Probably BRL-CAD's strongest feature is solid ray tracing. We've invested more time and effort than anyone I know of in verifiable and validated geometric analysis, and we do it fast.
Ok, thats a very special niche you have there. Besides high energy particle physics, radar perception and nuclear explosions I know no use-case for engineering? I work in the automotive field and our main simulation instrument nowadays are FEA.
We're already there. We adopted the openNURBS library for BREP/NURBS representation support. That's the Rhino3D library which they put out to encourage 3DM format adoption. We picked it up and extended it (an understatement) for our more elaborate purpose. We've since implemented most of the hardest algorithms that they stripped out (NURBS ray tracing).
Uhhh, why the hell openNURBS!? Its just a proprietary data structure for importing/exporting. It has no algorithms at all. And import/export STEP and ray tracing are not the hard algorithms you would need for a FOSS BRep modeling kernel. You need all boolean operations (hard), offset on non trivial geometry (really hard), fillets and chamfer on non trivial geomtry (very hard), draft angles on non trivial geometry (hard) and many many more. OCC have all these, and the STEP converter also (a very good one I might add). So IMO you have still a long way to go for basic stuff OCC/OCE already has. OCC has now a liberal license (LGPL) is very actively developed and has a strong community arm (with OCE, Salome, Netgen,....).
So thats my main puzzlement, why do you go so separate ways to the rest of the FOSS CAx community? Do you have DARPA funding and not allowed to use something from the French? Or is the LGPL the problem? I saw you going mainly for MIT,BSD and Apache.

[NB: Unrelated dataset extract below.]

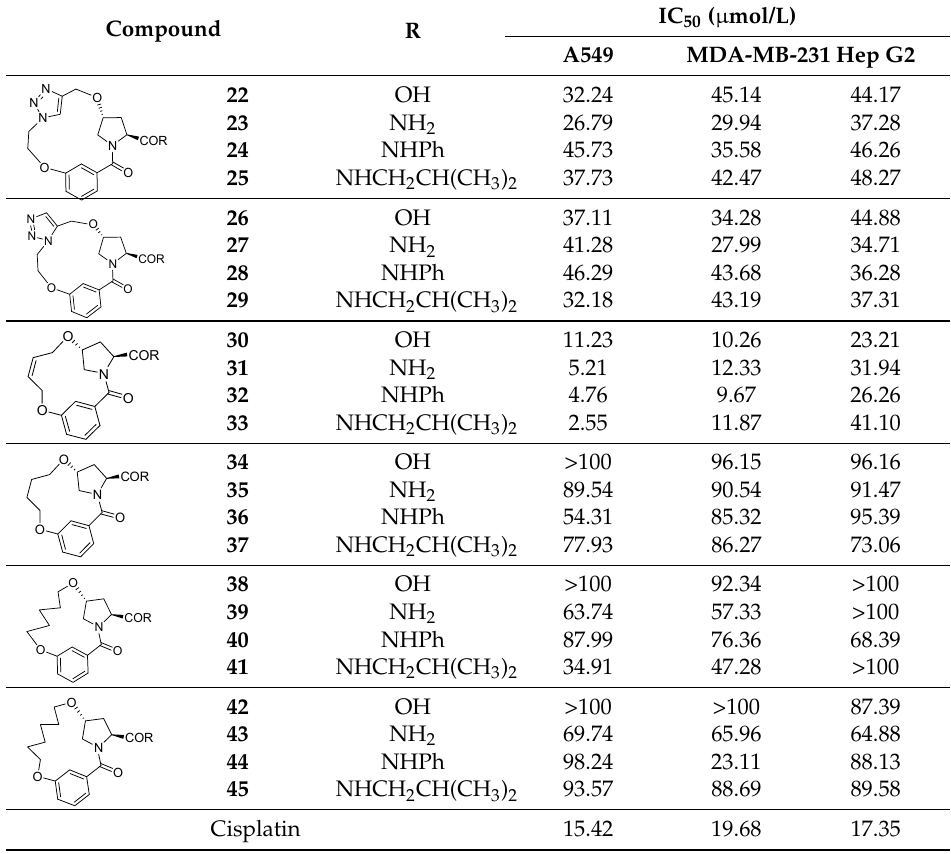
Table 3. Anti-tumor activities of macrocycles. Table 3 Anti-tumor activities of macrocycles. Table 3 Anti-tumor activities of macrocycles. Table 3 Anti-tumor activities of macrocycles. Table 3 Anti-tumor activities of macrocycles. Table 3 Anti-tumor activities of macrocycles. Table 3 Anti-tumor activities of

I disagree whole-heartedly. I honestly believe it's possible to rally dozens of man-years around an open source kernel that is actively-developed by the open source community (not any single company). I know guys on the core devs teams for a number of the commercial products and their 100-1000 person development teams are formidable. However, the same could be said of the compiler landscape just 15 years ago.
Yes your right, I believe that too. But for me this kernel is OCC! You sold me no reason why not.
OCE/OCC is well known, but that's an involved discussion for another day. Most of my issues with it are philosophical and historic, not technical. I believe the open source community can do better.
You consider OCC not as open source? Why? I know, the French company is sometimes special, but since the LGPL switch and the appearance of the OCE project (fork) I would consider OCC/OCE fully Open Source. BtW the Debian guys and the Red Hat lawyers have the same opinion....
By the way, our motto is simply "Open Source Solid Modeling". We've gone to great lengths to extricate ourselves from our military legacy beyond screenshots and legacy documentation. Our new website set to be unveiled soon should make that even more clear.
Good, "Solid modeling for strong defense" is a bit hard to digest in the rest of the world
Good talking. For the purposes of GSoC, I'm going to shelve this collaboration for now but hope we can keep the discussion going. My near-term goal for now is to work towards faithful export/import between our systems. STEP will likely achieve that, but we can see where we're at after this summer.
Yes, enough of words
I agree fully with you, interesting discussion and I hope it goes on.
What I summarize for me:
1) Supporting another FOSS CAD-kernel (yours) is IMO not a option. Too far behind and no real benefit to see... (sorry)
2) I know now some of strong points of BRL-CAD, and will send gladly people your way which seek that stuff. Actually we had some particle physicist on the forum which asked exactly for what you offer!
3) I see BRL-CAD more as a simulation tool (like Calculix or OpenFoam) which I would like to support.That means mainly:
a) read your legacy data CSG STEP files and build up a FreeCAD feature group which result in the the same (BRep) model (like we do it with OpenSCAD). That would give you a migration path of your legacy CSG data into BRep. You can say what you want, you will have to abandon your CSG heritage. I don't think your defense industry models the new weapon systems in BRL-CAD. They will use Catia, Pro-E or NX and you will get Brep STEP files to simulate.
b) make sure the data exchange of models works really good (via STEP-BRep). I don't know how many post-processing BRL-CAD is offering, but your simulation capabilities in that field are very valuable and - indeed - unmatched!
I don't know how far you want to go building up your actual modeling. In that field we are practically competition. If asked
I would suggest you leave the modeling to us and concentrate on your unique capabilities in large scale solid raytracing! Thats a pretty good field in itself! You will get your simulation geometry anyway from a BRep modeler the one way or the other. Not even the insane money in military projects will pay in the long run for modeling a weapon system twice!
So, thats MY opinion. Our community has maybe a different one. Again apology if I was rude.